In this climate, the charge of "draft dodging" could land with real impact. One of the reasons the political world believed well into 1992 that Bill Clinton would lose the presidential election was his avoidance of Vietnam service -- a story that contrasted unfavorably with President George H.W. Bush's actions during WWII. And even though Clinton knocked off Bush, Republicans relied on the same formula four years later, nominating another WWII hero -- Bob Dole -- hoping his service would inspire voters to abandon Clinton. Democrats, for their part, thought a similar trick might work in 2004, when they picked Vietnam veteran John Kerry to oppose George W. Bush. (Interestingly, the candidate with the more decorated military record has now lost five consecutive presidential elections.)

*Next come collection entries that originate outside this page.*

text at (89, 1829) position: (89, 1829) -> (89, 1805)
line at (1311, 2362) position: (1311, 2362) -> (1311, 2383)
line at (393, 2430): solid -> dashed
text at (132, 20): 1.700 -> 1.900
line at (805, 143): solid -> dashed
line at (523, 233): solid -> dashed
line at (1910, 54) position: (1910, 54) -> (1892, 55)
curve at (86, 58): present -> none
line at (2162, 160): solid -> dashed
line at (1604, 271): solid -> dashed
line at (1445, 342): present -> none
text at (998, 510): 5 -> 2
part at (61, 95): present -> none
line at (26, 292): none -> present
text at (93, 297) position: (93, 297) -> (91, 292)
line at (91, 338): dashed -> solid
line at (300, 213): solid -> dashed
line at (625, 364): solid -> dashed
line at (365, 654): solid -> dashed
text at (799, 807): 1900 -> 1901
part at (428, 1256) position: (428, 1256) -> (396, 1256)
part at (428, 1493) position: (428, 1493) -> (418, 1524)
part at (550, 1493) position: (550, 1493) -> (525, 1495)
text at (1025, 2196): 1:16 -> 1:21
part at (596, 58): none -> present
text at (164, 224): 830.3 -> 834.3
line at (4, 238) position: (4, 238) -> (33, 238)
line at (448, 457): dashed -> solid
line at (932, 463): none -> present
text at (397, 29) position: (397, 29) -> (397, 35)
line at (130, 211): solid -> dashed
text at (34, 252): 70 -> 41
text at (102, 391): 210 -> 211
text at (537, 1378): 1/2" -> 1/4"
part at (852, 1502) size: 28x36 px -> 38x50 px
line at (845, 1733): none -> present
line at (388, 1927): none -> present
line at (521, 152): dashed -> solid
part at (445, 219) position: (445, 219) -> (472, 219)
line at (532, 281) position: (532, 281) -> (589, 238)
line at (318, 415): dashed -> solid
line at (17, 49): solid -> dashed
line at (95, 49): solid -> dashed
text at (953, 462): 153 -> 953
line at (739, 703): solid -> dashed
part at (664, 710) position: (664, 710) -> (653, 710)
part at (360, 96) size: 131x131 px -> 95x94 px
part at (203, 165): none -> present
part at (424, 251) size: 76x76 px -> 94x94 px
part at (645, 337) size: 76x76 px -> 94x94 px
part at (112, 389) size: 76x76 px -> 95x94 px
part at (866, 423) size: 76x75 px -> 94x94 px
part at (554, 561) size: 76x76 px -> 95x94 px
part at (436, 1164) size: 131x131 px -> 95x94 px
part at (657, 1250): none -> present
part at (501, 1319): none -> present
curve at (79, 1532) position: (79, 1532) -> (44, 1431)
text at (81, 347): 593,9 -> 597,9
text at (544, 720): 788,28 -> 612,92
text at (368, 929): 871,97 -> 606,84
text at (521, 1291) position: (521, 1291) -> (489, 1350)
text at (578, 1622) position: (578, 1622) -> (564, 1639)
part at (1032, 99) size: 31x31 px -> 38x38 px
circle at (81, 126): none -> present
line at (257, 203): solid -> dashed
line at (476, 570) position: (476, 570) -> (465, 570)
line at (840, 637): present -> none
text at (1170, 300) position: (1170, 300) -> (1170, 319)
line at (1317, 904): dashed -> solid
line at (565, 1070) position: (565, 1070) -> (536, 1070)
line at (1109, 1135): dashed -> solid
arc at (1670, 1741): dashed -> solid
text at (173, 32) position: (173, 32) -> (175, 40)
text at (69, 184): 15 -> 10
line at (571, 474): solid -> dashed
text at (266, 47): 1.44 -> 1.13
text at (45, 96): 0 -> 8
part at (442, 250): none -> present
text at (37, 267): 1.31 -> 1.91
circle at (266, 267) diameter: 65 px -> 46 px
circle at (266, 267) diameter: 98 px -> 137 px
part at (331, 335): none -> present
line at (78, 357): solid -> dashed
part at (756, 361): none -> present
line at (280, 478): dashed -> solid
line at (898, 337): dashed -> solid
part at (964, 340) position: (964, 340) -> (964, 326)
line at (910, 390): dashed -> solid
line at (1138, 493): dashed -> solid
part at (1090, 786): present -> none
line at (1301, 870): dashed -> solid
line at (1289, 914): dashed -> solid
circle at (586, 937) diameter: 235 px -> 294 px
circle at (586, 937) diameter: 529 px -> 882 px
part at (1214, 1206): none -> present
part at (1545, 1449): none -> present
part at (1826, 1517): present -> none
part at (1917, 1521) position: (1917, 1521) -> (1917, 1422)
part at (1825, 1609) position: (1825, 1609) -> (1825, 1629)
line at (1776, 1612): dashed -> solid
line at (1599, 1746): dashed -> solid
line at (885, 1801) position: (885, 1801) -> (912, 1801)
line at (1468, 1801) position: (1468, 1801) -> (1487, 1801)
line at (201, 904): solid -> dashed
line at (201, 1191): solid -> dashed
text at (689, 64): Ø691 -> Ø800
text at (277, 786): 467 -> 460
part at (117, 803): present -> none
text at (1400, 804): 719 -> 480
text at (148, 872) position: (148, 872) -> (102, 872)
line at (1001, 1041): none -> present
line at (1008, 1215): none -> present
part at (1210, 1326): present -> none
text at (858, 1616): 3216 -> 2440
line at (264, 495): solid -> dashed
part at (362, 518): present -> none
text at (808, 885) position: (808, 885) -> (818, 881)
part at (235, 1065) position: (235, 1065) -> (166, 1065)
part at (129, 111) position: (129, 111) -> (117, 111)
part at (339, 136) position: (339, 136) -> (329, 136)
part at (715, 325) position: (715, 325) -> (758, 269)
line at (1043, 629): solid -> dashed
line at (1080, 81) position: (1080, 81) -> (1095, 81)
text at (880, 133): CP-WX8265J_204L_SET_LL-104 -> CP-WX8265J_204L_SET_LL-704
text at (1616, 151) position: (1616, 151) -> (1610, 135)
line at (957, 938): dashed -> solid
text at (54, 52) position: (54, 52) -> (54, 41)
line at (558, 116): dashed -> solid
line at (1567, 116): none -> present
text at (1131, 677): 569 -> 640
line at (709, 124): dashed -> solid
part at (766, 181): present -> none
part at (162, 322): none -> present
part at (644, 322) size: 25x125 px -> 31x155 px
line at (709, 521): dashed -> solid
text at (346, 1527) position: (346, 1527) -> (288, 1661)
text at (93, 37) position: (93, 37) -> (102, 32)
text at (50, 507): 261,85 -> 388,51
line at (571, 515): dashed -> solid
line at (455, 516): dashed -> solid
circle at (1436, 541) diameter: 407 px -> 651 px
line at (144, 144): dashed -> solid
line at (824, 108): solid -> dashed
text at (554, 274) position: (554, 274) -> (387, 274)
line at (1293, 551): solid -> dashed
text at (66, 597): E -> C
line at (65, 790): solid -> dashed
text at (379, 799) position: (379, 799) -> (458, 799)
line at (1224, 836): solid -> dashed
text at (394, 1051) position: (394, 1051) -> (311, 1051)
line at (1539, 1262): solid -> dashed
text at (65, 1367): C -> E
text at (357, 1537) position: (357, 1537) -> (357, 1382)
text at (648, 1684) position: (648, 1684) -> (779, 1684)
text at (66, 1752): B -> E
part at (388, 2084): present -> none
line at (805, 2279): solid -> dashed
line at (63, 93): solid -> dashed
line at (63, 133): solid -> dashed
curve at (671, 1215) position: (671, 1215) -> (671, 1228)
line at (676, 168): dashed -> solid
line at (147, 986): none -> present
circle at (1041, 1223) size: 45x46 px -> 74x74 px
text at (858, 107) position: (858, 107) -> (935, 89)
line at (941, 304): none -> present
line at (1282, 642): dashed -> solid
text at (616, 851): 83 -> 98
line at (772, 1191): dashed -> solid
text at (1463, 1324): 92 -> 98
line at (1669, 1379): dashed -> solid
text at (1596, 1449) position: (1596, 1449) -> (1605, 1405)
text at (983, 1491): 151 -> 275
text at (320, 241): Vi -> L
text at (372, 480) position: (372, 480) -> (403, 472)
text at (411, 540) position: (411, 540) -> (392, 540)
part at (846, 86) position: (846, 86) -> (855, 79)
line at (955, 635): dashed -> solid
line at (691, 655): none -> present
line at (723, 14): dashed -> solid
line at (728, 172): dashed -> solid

This is all a long way of saying; If Trump does take more heat over Vietnam, enjoy it while it lasts. Because this is one of the last times we'll ever hear questions about a national politician's draft record.
Update: The Smoking Gun has now posted Selective Service documents that definitively refute Trump's claim that a high lottery number kept him out of Vietnam. Trump did, in fact, receive a series of student deferments, followed by a medical deferment.